Ordine di lavoro a: Nel testo sulla richiesta di custodia cautelare per il deputato Nicola Cosentino, in che giorno è stato arrestato Michele Zagaria?

Doc. IV, n. 26-A-bis





Onorevoli Colleghi! - A nome dei deputati risultati in minoranza nella seduta della Giunta del 10 gennaio 2012, riferisco sulla domanda di custodia cautelare in carcere nei confronti del deputato Nicola Cosentino (v. l'ordinanza pubblicata negli atti parlamentari al Doc. IV, n. 26).
L'inchiesta nella quale è indagato il deputato Nicola Cosentino è l'ulteriore sviluppo della lunga (ormai ben più che decennale) attività investigativa che riguarda i clan camorristici di Casal di Principe in provincia di Caserta. Essa ha come premesse storiche e giudiziarie, peraltro ripetutamente citate anche nell'ordinanza custodiale per la parte concernente proprio l'onorevole Cosentino, precedenti indagini ed anche pronunzie giurisdizionali di condanna di numerosi soggetti che hanno capeggiato o diretto le organizzazioni camorristiche della zona o anche solo partecipato in varie modalità alle loro illecite attività. In particolare, il contesto di riferimento è la lotta tra il clan dei Bidognetti (ora in marcato declino) e quello degli Schiavone (il ramo vincente, diretto da Nicola, figlio di Francesco, detto Sandokan, anche se colpito numerose volte da efficaci iniziative di contrasto da parte della polizia giudiziaria e della magistratura). Peraltro, anche l'ulteriore ramo dei «casalesi», quello di Zagaria, ha subito uno scacco molto significativo, da ultimo, con l'arresto, proprio il 7 dicembre scorso, del medesimo Michele Zagaria.

Record estratti:
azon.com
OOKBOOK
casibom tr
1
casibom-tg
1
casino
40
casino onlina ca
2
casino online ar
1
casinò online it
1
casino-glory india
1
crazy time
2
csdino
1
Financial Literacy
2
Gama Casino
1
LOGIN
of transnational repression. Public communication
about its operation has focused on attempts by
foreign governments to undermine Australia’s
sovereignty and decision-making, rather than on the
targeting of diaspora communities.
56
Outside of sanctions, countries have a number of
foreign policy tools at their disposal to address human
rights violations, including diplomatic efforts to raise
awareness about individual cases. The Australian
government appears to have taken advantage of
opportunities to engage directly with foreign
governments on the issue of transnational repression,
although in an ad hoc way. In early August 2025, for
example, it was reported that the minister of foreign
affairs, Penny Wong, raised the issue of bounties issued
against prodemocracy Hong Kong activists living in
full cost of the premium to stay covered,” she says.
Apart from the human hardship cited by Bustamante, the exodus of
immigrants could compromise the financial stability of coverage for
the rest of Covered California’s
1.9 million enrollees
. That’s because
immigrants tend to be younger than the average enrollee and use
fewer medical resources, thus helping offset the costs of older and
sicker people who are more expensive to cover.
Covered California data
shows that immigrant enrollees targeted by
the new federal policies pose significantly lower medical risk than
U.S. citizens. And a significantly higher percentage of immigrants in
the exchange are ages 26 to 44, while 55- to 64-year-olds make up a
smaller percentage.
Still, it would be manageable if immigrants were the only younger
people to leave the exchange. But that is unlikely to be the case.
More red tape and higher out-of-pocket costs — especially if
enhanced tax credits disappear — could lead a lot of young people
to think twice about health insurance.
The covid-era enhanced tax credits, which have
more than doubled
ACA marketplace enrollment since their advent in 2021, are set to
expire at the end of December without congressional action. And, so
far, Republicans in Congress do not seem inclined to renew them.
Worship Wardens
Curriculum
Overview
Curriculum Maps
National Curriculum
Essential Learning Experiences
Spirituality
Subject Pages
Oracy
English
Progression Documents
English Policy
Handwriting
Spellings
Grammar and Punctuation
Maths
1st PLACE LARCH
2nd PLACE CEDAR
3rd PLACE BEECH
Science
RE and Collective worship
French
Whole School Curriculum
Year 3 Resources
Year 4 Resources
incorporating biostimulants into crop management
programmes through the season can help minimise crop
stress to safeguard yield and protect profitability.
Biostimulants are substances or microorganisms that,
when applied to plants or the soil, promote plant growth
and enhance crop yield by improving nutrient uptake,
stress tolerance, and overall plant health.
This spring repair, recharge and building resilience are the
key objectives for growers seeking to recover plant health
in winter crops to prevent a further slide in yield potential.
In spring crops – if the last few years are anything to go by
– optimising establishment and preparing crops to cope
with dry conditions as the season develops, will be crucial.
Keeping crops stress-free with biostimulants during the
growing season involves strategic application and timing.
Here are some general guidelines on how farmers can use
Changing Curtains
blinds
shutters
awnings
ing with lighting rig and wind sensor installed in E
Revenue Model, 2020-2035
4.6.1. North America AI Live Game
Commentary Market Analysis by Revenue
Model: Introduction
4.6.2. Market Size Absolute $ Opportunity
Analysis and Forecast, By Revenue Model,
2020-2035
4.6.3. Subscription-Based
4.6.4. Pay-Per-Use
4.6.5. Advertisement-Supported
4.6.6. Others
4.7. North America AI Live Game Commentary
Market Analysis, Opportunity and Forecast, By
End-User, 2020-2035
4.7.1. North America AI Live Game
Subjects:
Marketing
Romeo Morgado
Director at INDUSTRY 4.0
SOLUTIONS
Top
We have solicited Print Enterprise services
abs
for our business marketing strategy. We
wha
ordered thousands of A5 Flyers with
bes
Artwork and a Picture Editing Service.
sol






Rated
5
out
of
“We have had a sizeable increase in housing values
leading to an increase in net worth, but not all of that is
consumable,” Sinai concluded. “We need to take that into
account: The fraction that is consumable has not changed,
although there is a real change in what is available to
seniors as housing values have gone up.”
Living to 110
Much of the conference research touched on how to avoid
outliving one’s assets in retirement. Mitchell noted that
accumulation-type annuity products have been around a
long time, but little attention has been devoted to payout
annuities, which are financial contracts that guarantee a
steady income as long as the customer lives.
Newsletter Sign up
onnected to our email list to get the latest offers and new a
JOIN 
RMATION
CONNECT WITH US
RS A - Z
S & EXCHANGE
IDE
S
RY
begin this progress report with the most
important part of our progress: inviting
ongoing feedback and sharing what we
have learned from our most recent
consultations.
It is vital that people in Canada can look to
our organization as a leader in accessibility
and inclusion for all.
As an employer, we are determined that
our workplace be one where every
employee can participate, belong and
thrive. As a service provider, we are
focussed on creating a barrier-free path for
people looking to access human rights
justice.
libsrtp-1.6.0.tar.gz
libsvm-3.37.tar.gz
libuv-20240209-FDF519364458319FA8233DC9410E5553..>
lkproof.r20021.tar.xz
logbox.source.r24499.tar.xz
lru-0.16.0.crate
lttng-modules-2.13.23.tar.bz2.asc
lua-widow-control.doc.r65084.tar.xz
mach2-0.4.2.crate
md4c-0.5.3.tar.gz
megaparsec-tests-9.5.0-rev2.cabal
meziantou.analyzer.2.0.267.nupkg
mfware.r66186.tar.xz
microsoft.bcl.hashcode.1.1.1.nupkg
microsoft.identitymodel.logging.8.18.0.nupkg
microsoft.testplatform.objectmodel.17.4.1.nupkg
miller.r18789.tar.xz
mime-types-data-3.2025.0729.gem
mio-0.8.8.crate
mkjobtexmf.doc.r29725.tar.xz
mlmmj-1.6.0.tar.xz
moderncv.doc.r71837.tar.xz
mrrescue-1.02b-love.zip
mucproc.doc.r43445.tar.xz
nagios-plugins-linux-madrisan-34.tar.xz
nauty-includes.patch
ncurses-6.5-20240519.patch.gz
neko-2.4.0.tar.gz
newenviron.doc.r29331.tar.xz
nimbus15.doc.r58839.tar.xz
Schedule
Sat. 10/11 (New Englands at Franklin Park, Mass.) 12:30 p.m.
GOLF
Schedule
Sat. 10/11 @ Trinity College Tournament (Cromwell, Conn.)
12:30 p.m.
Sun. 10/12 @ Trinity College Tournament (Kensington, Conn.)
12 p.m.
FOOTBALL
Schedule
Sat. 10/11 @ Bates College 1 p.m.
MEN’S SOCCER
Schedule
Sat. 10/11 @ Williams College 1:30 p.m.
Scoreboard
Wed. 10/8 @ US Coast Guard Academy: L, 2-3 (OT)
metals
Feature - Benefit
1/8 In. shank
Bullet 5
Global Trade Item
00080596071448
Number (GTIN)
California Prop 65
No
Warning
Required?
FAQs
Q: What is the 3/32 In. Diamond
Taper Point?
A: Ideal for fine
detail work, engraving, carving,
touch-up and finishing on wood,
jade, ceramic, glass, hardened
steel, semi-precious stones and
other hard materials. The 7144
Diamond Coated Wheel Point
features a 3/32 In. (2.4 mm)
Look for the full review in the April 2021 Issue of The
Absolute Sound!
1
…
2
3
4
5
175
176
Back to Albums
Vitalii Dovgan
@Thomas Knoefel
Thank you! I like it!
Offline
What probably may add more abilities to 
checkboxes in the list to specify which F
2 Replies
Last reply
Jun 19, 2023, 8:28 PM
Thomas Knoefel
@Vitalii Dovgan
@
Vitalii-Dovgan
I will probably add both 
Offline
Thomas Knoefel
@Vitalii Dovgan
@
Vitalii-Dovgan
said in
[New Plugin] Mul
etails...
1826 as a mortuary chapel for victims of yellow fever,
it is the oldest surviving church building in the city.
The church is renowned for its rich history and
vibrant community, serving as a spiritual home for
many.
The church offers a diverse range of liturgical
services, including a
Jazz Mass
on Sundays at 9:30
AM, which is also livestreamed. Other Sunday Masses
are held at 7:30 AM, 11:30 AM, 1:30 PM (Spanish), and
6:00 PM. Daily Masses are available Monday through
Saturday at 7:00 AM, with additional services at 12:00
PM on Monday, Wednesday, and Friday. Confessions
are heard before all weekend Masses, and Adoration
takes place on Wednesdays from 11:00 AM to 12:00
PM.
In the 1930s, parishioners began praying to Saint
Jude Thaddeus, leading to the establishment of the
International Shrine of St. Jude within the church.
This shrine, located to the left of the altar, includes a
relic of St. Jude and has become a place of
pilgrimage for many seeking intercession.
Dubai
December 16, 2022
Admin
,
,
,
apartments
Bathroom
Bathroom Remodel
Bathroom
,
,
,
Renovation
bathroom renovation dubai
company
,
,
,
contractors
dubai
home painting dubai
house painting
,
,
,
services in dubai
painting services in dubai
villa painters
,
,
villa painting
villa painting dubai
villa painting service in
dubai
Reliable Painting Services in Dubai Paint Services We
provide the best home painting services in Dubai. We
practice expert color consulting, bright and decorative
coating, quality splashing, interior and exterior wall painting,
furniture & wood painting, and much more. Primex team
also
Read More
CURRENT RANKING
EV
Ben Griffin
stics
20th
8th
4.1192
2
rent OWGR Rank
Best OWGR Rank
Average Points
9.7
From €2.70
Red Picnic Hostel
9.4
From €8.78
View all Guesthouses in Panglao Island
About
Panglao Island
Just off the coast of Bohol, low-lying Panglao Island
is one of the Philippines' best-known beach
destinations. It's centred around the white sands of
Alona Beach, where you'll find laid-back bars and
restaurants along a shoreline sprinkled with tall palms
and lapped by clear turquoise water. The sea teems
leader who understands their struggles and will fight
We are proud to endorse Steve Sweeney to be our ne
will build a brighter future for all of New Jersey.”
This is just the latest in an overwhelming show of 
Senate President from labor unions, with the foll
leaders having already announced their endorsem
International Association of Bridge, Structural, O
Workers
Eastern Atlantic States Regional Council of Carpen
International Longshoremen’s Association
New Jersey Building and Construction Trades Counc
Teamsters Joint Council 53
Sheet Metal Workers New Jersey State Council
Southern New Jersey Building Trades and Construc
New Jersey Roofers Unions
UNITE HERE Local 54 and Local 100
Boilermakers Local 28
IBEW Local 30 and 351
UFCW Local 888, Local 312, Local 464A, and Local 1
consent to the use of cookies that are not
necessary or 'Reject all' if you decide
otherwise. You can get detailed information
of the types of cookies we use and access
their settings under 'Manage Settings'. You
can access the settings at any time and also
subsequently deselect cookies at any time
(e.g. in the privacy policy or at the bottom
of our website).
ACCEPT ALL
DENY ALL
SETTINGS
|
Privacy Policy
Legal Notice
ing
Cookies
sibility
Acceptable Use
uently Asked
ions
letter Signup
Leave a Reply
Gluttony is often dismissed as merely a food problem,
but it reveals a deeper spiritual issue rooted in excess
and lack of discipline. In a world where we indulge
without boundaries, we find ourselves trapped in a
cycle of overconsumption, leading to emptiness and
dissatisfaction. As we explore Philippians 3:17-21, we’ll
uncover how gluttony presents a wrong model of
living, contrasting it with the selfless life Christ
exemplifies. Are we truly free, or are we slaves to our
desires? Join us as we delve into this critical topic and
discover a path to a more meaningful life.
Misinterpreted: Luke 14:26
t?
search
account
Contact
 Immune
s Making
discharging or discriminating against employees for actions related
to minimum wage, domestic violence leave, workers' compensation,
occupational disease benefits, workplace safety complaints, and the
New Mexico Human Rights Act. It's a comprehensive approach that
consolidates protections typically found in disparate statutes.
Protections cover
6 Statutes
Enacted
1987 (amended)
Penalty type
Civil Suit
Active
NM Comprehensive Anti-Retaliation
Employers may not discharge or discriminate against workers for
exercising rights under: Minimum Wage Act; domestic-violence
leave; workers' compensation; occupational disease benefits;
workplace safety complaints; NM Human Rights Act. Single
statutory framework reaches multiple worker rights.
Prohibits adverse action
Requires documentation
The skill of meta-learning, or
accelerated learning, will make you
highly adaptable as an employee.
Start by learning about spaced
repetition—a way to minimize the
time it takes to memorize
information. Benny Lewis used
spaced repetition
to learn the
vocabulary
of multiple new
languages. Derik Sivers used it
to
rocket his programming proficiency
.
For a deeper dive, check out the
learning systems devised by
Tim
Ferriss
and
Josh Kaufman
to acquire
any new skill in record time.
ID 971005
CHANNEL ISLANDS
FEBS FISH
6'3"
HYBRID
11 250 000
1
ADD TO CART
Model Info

Ordine di lavoro b: Riporta come elenco numerato le righe dei record dall'inizio fino a quella che contiene "Curriculum Maps", entrambe comprese, senza le righe vuote.

Soluzione a: Il 7 dicembre scorso.

Soluzione b:
1. azon.com
2. OOKBOOK
3. casibom tr
4. 1
5. casibom-tg
6. 1
7. casino
8. 40
9. casino onlina ca
10. 2
11. casino online ar
12. 1
13. casinò online it
14. 1
15. casino-glory india
16. 1
17. crazy time
18. 2
19. csdino
20. 1
21. Financial Literacy
22. 2
23. Gama Casino
24. 1
25. LOGIN
26. of transnational repression. Public communication
27. about its operation has focused on attempts by
28. foreign governments to undermine Australia’s
29. sovereignty and decision-making, rather than on the
30. targeting of diaspora communities.
31. 56
32. Outside of sanctions, countries have a number of
33. foreign policy tools at their disposal to address human
34. rights violations, including diplomatic efforts to raise
35. awareness about individual cases. The Australian
36. government appears to have taken advantage of
37. opportunities to engage directly with foreign
38. governments on the issue of transnational repression,
39. although in an ad hoc way. In early August 2025, for
40. example, it was reported that the minister of foreign
41. affairs, Penny Wong, raised the issue of bounties issued
42. against prodemocracy Hong Kong activists living in
43. full cost of the premium to stay covered,” she says.
44. Apart from the human hardship cited by Bustamante, the exodus of
45. immigrants could compromise the financial stability of coverage for
46. the rest of Covered California’s
47. 1.9 million enrollees
48. . That’s because
49. immigrants tend to be younger than the average enrollee and use
50. fewer medical resources, thus helping offset the costs of older and
51. sicker people who are more expensive to cover.
52. Covered California data
53. shows that immigrant enrollees targeted by
54. the new federal policies pose significantly lower medical risk than
55. U.S. citizens. And a significantly higher percentage of immigrants in
56. the exchange are ages 26 to 44, while 55- to 64-year-olds make up a
57. smaller percentage.
58. Still, it would be manageable if immigrants were the only younger
59. people to leave the exchange. But that is unlikely to be the case.
60. More red tape and higher out-of-pocket costs — especially if
61. enhanced tax credits disappear — could lead a lot of young people
62. to think twice about health insurance.
63. The covid-era enhanced tax credits, which have
64. more than doubled
65. ACA marketplace enrollment since their advent in 2021, are set to
66. expire at the end of December without congressional action. And, so
67. far, Republicans in Congress do not seem inclined to renew them.
68. Worship Wardens
69. Curriculum
70. Overview
71. Curriculum Maps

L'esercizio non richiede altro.